— Work required —
Only the text of the records belongs in the answer, copied exactly, with every picture omitted.

Extracted page text data

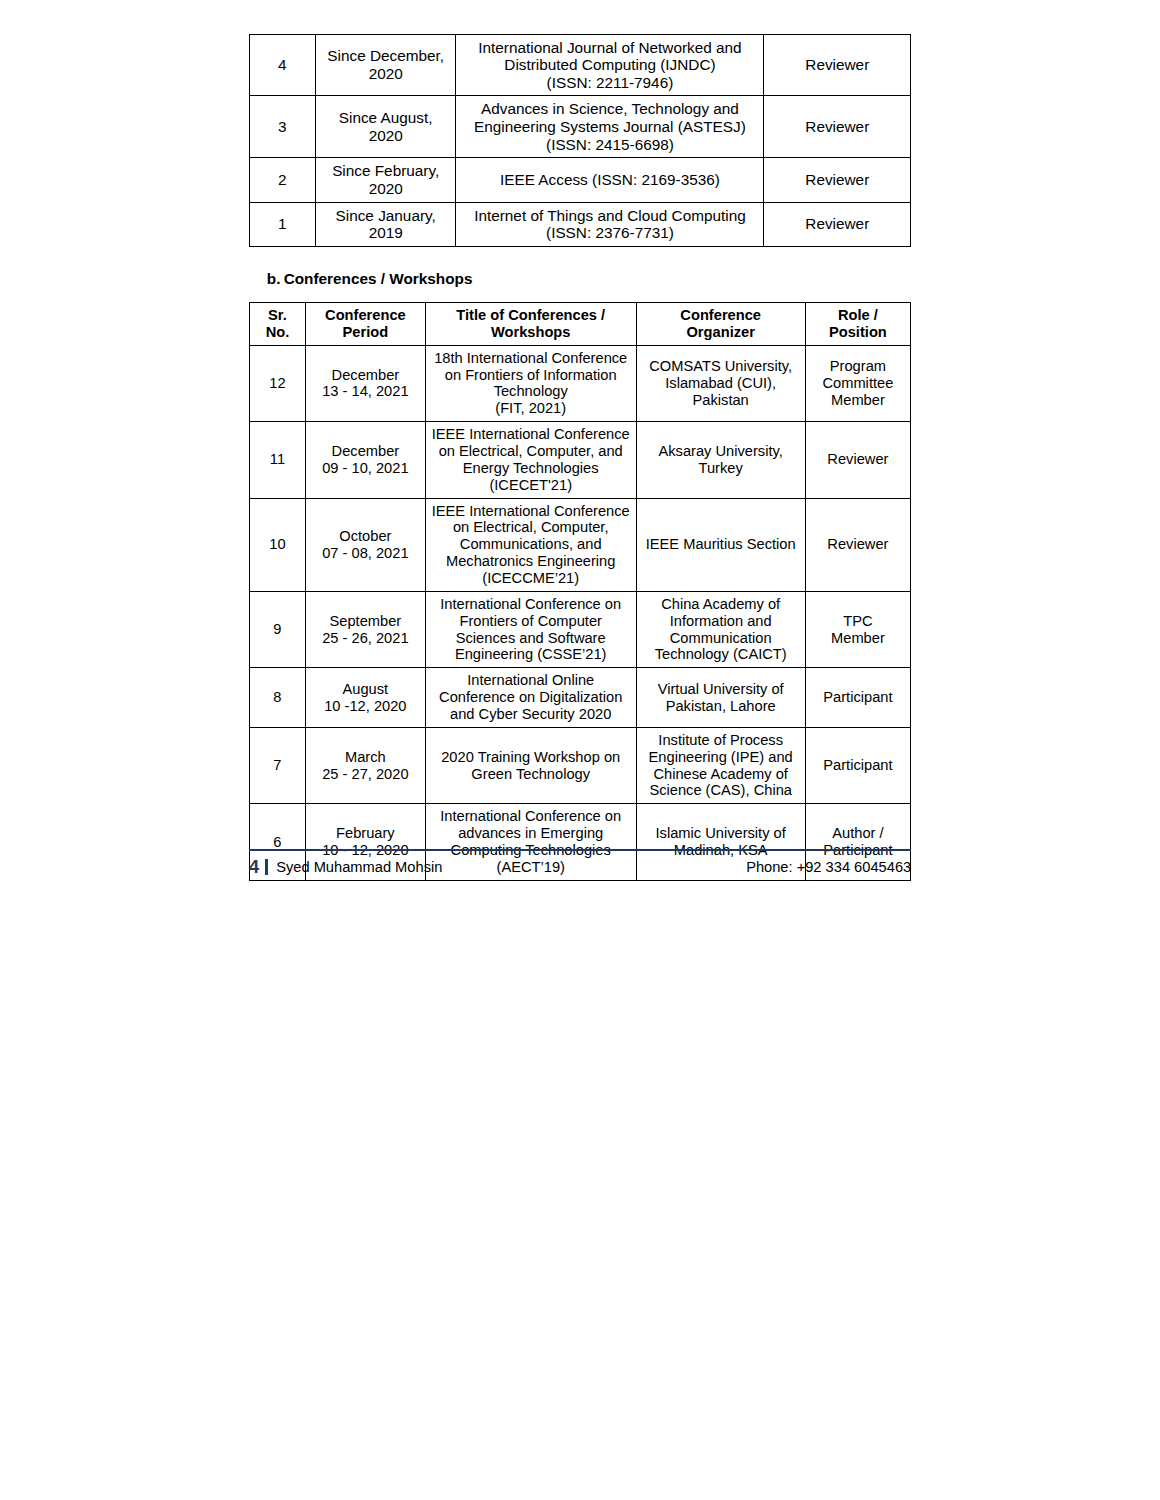| 4 | Since December, 2020 | International Journal of Networked and Distributed Computing (IJNDC) (ISSN: 2211-7946) | Reviewer |
| 3 | Since August, 2020 | Advances in Science, Technology and Engineering Systems Journal (ASTESJ) (ISSN: 2415-6698) | Reviewer |
| 2 | Since February, 2020 | IEEE Access (ISSN: 2169-3536) | Reviewer |
| 1 | Since January, 2019 | Internet of Things and Cloud Computing (ISSN: 2376-7731) | Reviewer |
b. Conferences / Workshops
| Sr. No. | Conference Period | Title of Conferences / Workshops | Conference Organizer | Role / Position |
| --- | --- | --- | --- | --- |
| 12 | December 13 - 14, 2021 | 18th International Conference on Frontiers of Information Technology (FIT, 2021) | COMSATS University, Islamabad (CUI), Pakistan | Program Committee Member |
| 11 | December 09 - 10, 2021 | IEEE International Conference on Electrical, Computer, and Energy Technologies (ICECET'21) | Aksaray University, Turkey | Reviewer |
| 10 | October 07 - 08, 2021 | IEEE International Conference on Electrical, Computer, Communications, and Mechatronics Engineering (ICECCME’21) | IEEE Mauritius Section | Reviewer |
| 9 | September 25 - 26, 2021 | International Conference on Frontiers of Computer Sciences and Software Engineering (CSSE’21) | China Academy of Information and Communication Technology (CAICT) | TPC Member |
| 8 | August 10 -12, 2020 | International Online Conference on Digitalization and Cyber Security 2020 | Virtual University of Pakistan, Lahore | Participant |
| 7 | March 25 - 27, 2020 | 2020 Training Workshop on Green Technology | Institute of Process Engineering (IPE) and Chinese Academy of Science (CAS), China | Participant |
| 6 | February 10 - 12, 2020 | International Conference on advances in Emerging Computing Technologies (AECT’19) | Islamic University of Madinah, KSA | Author / Participant |
4 Syed Muhammad Mohsin
Phone: +92 334 6045463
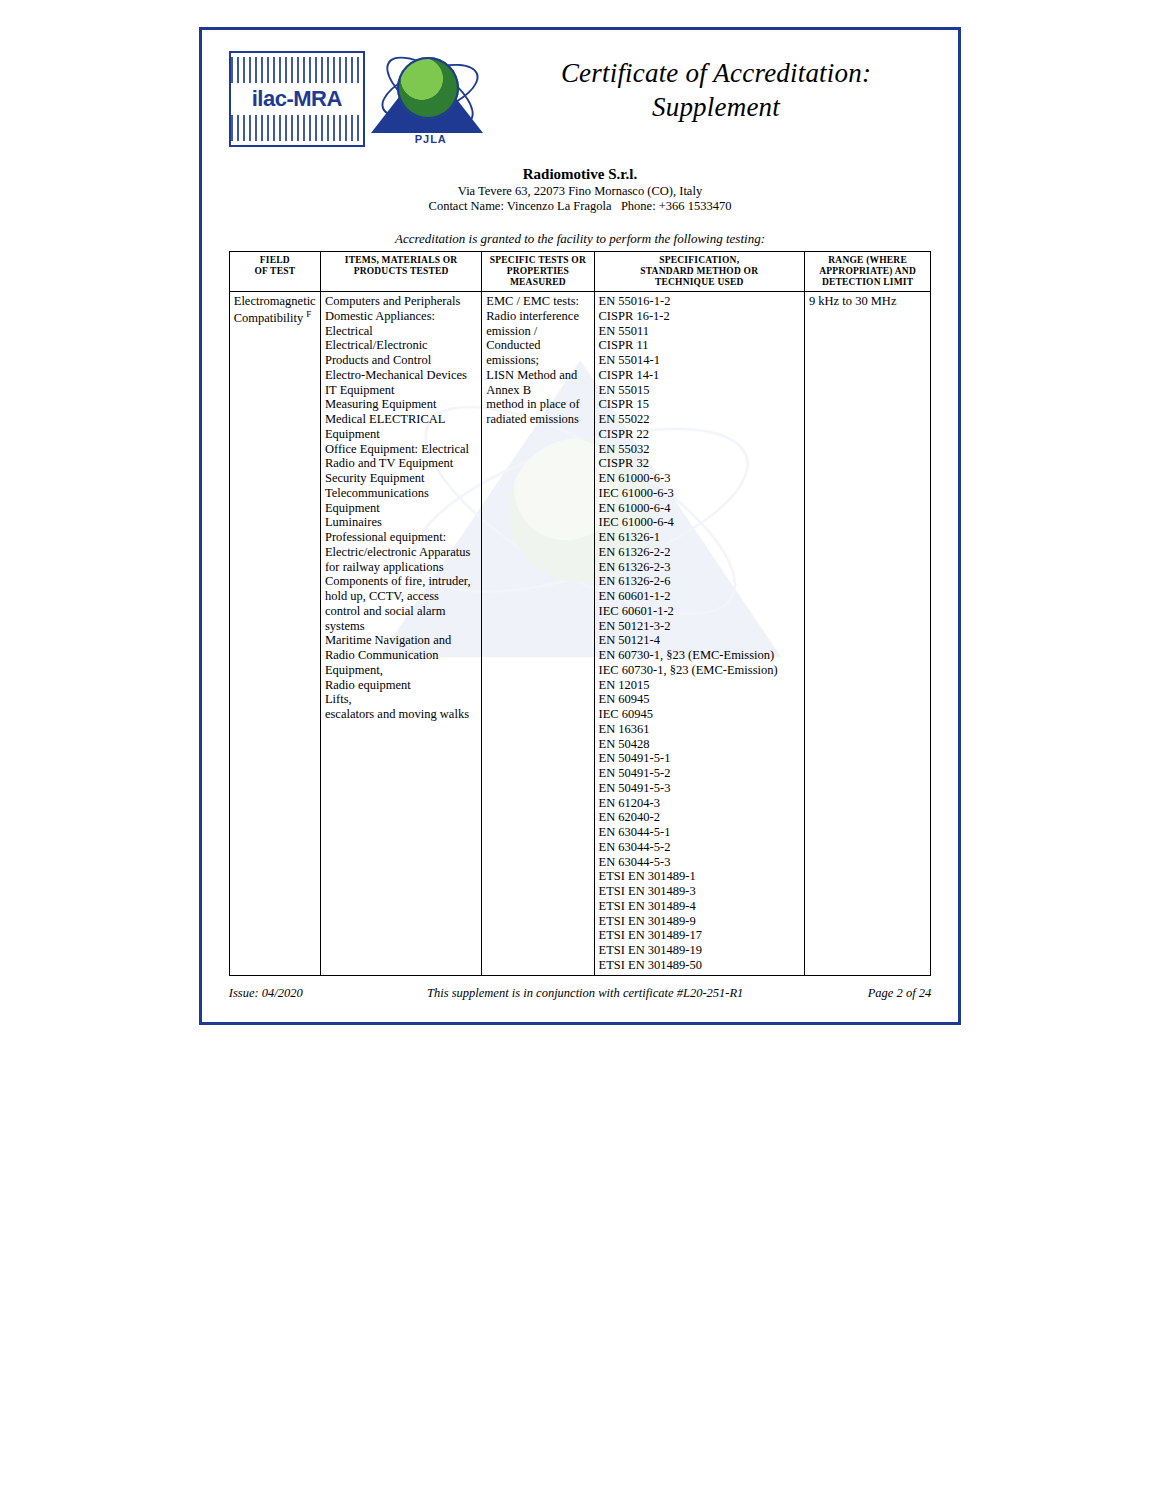ilac-MRA
PJLA
Certificate of Accreditation: Supplement
Radiomotive S.r.l.
Via Tevere 63, 22073 Fino Mornasco (CO), Italy
Contact Name: Vincenzo La Fragola Phone: +366 1533470
Accreditation is granted to the facility to perform the following testing:
| FIELD OF TEST | ITEMS, MATERIALS OR PRODUCTS TESTED | SPECIFIC TESTS OR PROPERTIES MEASURED | SPECIFICATION, STANDARD METHOD OR TECHNIQUE USED | RANGE (WHERE APPROPRIATE) AND DETECTION LIMIT |
| --- | --- | --- | --- | --- |
| Electromagnetic Compatibility F | Computers and Peripherals Domestic Appliances: Electrical Electrical/Electronic Products and Control Electro-Mechanical Devices IT Equipment Measuring Equipment Medical ELECTRICAL Equipment Office Equipment: Electrical Radio and TV Equipment Security Equipment Telecommunications Equipment Luminaires Professional equipment: Electric/electronic Apparatus for railway applications Components of fire, intruder, hold up, CCTV, access control and social alarm systems Maritime Navigation and Radio Communication Equipment, Radio equipment Lifts, escalators and moving walks | EMC / EMC tests: Radio interference emission / Conducted emissions; LISN Method and Annex B method in place of radiated emissions | EN 55016-1-2 CISPR 16-1-2 EN 55011 CISPR 11 EN 55014-1 CISPR 14-1 EN 55015 CISPR 15 EN 55022 CISPR 22 EN 55032 CISPR 32 EN 61000-6-3 IEC 61000-6-3 EN 61000-6-4 IEC 61000-6-4 EN 61326-1 EN 61326-2-2 EN 61326-2-3 EN 61326-2-6 EN 60601-1-2 IEC 60601-1-2 EN 50121-3-2 EN 50121-4 EN 60730-1, §23 (EMC-Emission) IEC 60730-1, §23 (EMC-Emission) EN 12015 EN 60945 IEC 60945 EN 16361 EN 50428 EN 50491-5-1 EN 50491-5-2 EN 50491-5-3 EN 61204-3 EN 62040-2 EN 63044-5-1 EN 63044-5-2 EN 63044-5-3 ETSI EN 301489-1 ETSI EN 301489-3 ETSI EN 301489-4 ETSI EN 301489-9 ETSI EN 301489-17 ETSI EN 301489-19 ETSI EN 301489-50 | 9 kHz to 30 MHz |
Issue: 04/2020
This supplement is in conjunction with certificate #L20-251-R1
Page 2 of 24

— Final answer —
| 4 | Since December, 2020 | International Journal of Networked and Distributed Computing (IJNDC) (ISSN: 2211-7946) | Reviewer |
| 3 | Since August, 2020 | Advances in Science, Technology and Engineering Systems Journal (ASTESJ) (ISSN: 2415-6698) | Reviewer |
| 2 | Since February, 2020 | IEEE Access (ISSN: 2169-3536) | Reviewer |
| 1 | Since January, 2019 | Internet of Things and Cloud Computing (ISSN: 2376-7731) | Reviewer |
b. Conferences / Workshops
| Sr. No. | Conference Period | Title of Conferences / Workshops | Conference Organizer | Role / Position |
| --- | --- | --- | --- | --- |
| 12 | December 13 - 14, 2021 | 18th International Conference on Frontiers of Information Technology (FIT, 2021) | COMSATS University, Islamabad (CUI), Pakistan | Program Committee Member |
| 11 | December 09 - 10, 2021 | IEEE International Conference on Electrical, Computer, and Energy Technologies (ICECET'21) | Aksaray University, Turkey | Reviewer |
| 10 | October 07 - 08, 2021 | IEEE International Conference on Electrical, Computer, Communications, and Mechatronics Engineering (ICECCME’21) | IEEE Mauritius Section | Reviewer |
| 9 | September 25 - 26, 2021 | International Conference on Frontiers of Computer Sciences and Software Engineering (CSSE’21) | China Academy of Information and Communication Technology (CAICT) | TPC Member |
| 8 | August 10 -12, 2020 | International Online Conference on Digitalization and Cyber Security 2020 | Virtual University of Pakistan, Lahore | Participant |
| 7 | March 25 - 27, 2020 | 2020 Training Workshop on Green Technology | Institute of Process Engineering (IPE) and Chinese Academy of Science (CAS), China | Participant |
| 6 | February 10 - 12, 2020 | International Conference on advances in Emerging Computing Technologies (AECT’19) | Islamic University of Madinah, KSA | Author / Participant |
4 Syed Muhammad Mohsin
Phone: +92 334 6045463
ilac-MRA
PJLA
Certificate of Accreditation: Supplement
Radiomotive S.r.l.
Via Tevere 63, 22073 Fino Mornasco (CO), Italy
Contact Name: Vincenzo La Fragola Phone: +366 1533470
Accreditation is granted to the facility to perform the following testing:
| FIELD OF TEST | ITEMS, MATERIALS OR PRODUCTS TESTED | SPECIFIC TESTS OR PROPERTIES MEASURED | SPECIFICATION, STANDARD METHOD OR TECHNIQUE USED | RANGE (WHERE APPROPRIATE) AND DETECTION LIMIT |
| --- | --- | --- | --- | --- |
| Electromagnetic Compatibility F | Computers and Peripherals Domestic Appliances: Electrical Electrical/Electronic Products and Control Electro-Mechanical Devices IT Equipment Measuring Equipment Medical ELECTRICAL Equipment Office Equipment: Electrical Radio and TV Equipment Security Equipment Telecommunications Equipment Luminaires Professional equipment: Electric/electronic Apparatus for railway applications Components of fire, intruder, hold up, CCTV, access control and social alarm systems Maritime Navigation and Radio Communication Equipment, Radio equipment Lifts, escalators and moving walks | EMC / EMC tests: Radio interference emission / Conducted emissions; LISN Method and Annex B method in place of radiated emissions | EN 55016-1-2 CISPR 16-1-2 EN 55011 CISPR 11 EN 55014-1 CISPR 14-1 EN 55015 CISPR 15 EN 55022 CISPR 22 EN 55032 CISPR 32 EN 61000-6-3 IEC 61000-6-3 EN 61000-6-4 IEC 61000-6-4 EN 61326-1 EN 61326-2-2 EN 61326-2-3 EN 61326-2-6 EN 60601-1-2 IEC 60601-1-2 EN 50121-3-2 EN 50121-4 EN 60730-1, §23 (EMC-Emission) IEC 60730-1, §23 (EMC-Emission) EN 12015 EN 60945 IEC 60945 EN 16361 EN 50428 EN 50491-5-1 EN 50491-5-2 EN 50491-5-3 EN 61204-3 EN 62040-2 EN 63044-5-1 EN 63044-5-2 EN 63044-5-3 ETSI EN 301489-1 ETSI EN 301489-3 ETSI EN 301489-4 ETSI EN 301489-9 ETSI EN 301489-17 ETSI EN 301489-19 ETSI EN 301489-50 | 9 kHz to 30 MHz |
Issue: 04/2020
This supplement is in conjunction with certificate #L20-251-R1
Page 2 of 24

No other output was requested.